02Can't-miss diagnoses

  • Knee dislocation / popliteal artery injury — high-energy or ultra-low-velocity (obese); may self-reduce; assess perfusion (ABI) and image vessels even with a palpable pulse.
  • Compartment syndrome — pain out of proportion, pain on passive stretch, tense compartment.
  • Septic arthritis — hot, exquisitely painful joint; arthrocentesis.
  • Extensor-mechanism rupture (quadriceps/patellar tendon, patella fracture) — can't extend / straight-leg-raise.
  • Achilles rupture (positive Thompson test), open fracture, and DVT as a mimic.

03Decision rules & exam

  • Ottawa Ankle Rules — x-ray the ankle if bone tenderness at the posterior edge/tip of either malleolus, or inability to bear weight 4 steps; x-ray the foot for tenderness at the base of the 5th metatarsal or the navicular, or inability to bear weight. → near-100% sensitive
  • Ottawa Knee Rule — x-ray for age ≥55, isolated patellar tenderness, fibular head tenderness, inability to flex to 90°, or inability to bear weight 4 steps.
  • Neurovascular exam — distal pulses, capillary refill, sensation, and soft compartments; extensor-mechanism testing (can the patient extend the knee?).

Skip the typing

Work the case in the Ankle & Knee Injury Workup — it records the Ottawa ankle/knee rules and the neurovascular exam, and assembles an MDM that documents the decision rule and the can't-miss injuries considered.

04Workup & management

  • Imaging by the Ottawa rules; ED knee films are non-weight-bearing and low-yield in atraumatic pain — arrange outpatient weight-bearing/MRI when needed.
  • Knee dislocation: reduce, reassess perfusion, measure ABI (<0.9 → CT angiography), serial vascular exams, and vascular/orthopedic involvement — even after a normal-looking reduction.
  • Compartment syndrome: high suspicion on pain out of proportion → urgent fasciotomy/orthopedics; don't wait for a lost pulse.
  • Septic joint: arthrocentesis (synovial WBC, cultures before antibiotics) and orthopedics.
  • Extensor-mechanism/Achilles rupture: immobilize and refer; sprains → RICE, supportive care, follow-up.

05What to document

▼ weak
"Twisted knee, swollen, x-ray negative.
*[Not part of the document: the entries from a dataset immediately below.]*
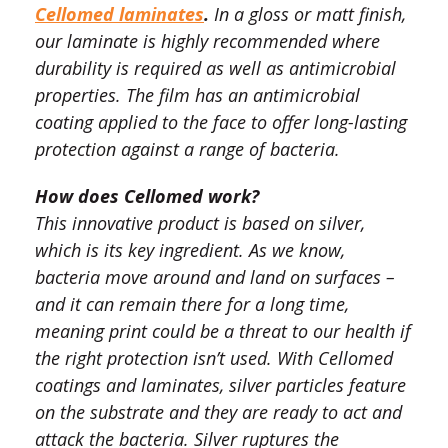
Cellomed laminates
.
In a gloss or matt finish,
our laminate is highly recommended where
durability is required as well as antimicrobial
properties. The film has an antimicrobial
coating applied to the face to offer long-lasting
protection against a range of bacteria.
How does Cellomed work?
This innovative product is based on silver,
which is its key ingredient. As we know,
bacteria move around and land on surfaces –
and it can remain there for a long time,
meaning print could be a threat to our health if
the right protection isn’t used. With Cellomed
coatings and laminates, silver particles feature
on the substrate and they are ready to act and
attack the bacteria. Silver ruptures the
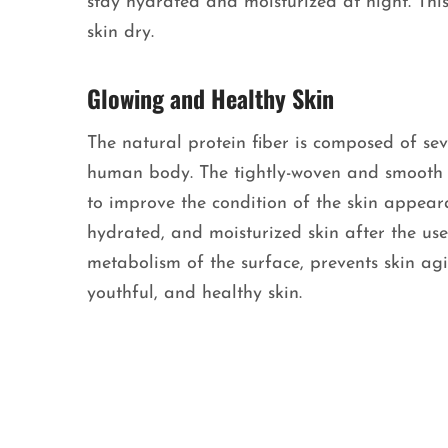
stay hydrated and moisturized at night. Th
skin dry.
Glowing and Healthy Skin
The natural protein fiber is composed of sev
human body. The tightly-woven and smooth fi
to improve the condition of the skin appeara
hydrated, and moisturized skin after the use 
metabolism of the surface, prevents skin ag
youthful, and healthy skin.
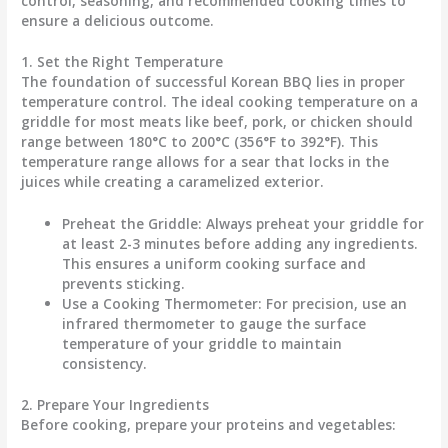
control, seasoning, and recommended cooking times to
ensure a delicious outcome.
1. Set the Right Temperature
The foundation of successful Korean BBQ lies in proper
temperature control. The ideal cooking temperature on a
griddle for most meats like beef, pork, or chicken should
range between
180°C to 200°C (356°F to 392°F)
. This
temperature range allows for a sear that locks in the
juices while creating a caramelized exterior.
Preheat the Griddle:
Always preheat your griddle for
at least
2-3 minutes
before adding any ingredients.
This ensures a uniform cooking surface and
prevents sticking.
Use a Cooking Thermometer:
For precision, use an
infrared thermometer to gauge the surface
temperature of your griddle to maintain
consistency.
2. Prepare Your Ingredients
Before cooking, prepare your proteins and vegetables:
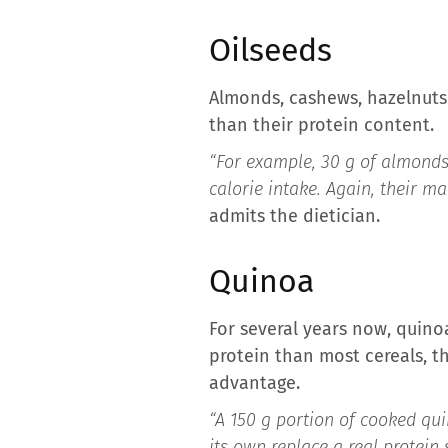
Oilseeds
Almonds, cashews, hazelnuts 
than their protein content.
“For example, 30 g of almonds 
calorie intake. Again, their ma
admits the dietician.
Quinoa
For several years now, quino
protein than most cereals, t
advantage.
“A 150 g portion of cooked quin
its own replace a real protein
Sprain, knee immobilizer, crutches."
▲ defensible
"Knee injury, acute effusion; Ottawa Knee Rule applied (no criteria → no x-ray, or x-ray obtained and negative). Distal pulses 2+, capillary refill brisk, sensation intact, compartments soft. Able to fully extend the knee (extensor mechanism intact); joint not hot/septic. Felt stable on exam — no concern for (self-reduced) dislocation; noted that a normal pulse would not exclude popliteal injury if dislocation were suspected. RICE, follow-up arranged; return precautions for severe pain, numbness, or a cold/pulseless limb."

06Where charts fail

  • Missing a self-reduced knee dislocation / popliteal injury — relying on a palpable pulse.
  • Attributing compartment-syndrome pain to the injury and not acting on pain out of proportion.
  • Not documenting the Ottawa rule or the neurovascular exam.
  • Missing an extensor-mechanism rupture (didn't test extension) or a septic joint.
  • Over-using a knee immobilizer (reserved for extensor-mechanism injury, patellar dislocation, tibial plateau fracture).

07Sources

  • Guignard V, Kiel J, Riveros D. Emergency department management of knee pain. Emergency Medicine Practice (EB Medicine). 2025;27(3).
  • Stiell IG, Greenberg GH, McKnight RD, et al. Decision rules for the use of radiography in acute ankle injuries (Ottawa Ankle Rules). JAMA. 1994;271(11):827-832.
  • Stiell IG, Greenberg GH, Wells GA, et al. Derivation of a decision rule for the use of radiography in acute knee injuries. Acad Emerg Med. 1995;2(11):966-973.
  • Mills WJ, Barei DP, McNair P. The value of the ankle-brachial index for diagnosing arterial injury after knee dislocation. J Trauma. 2004;56(6):1261-1265.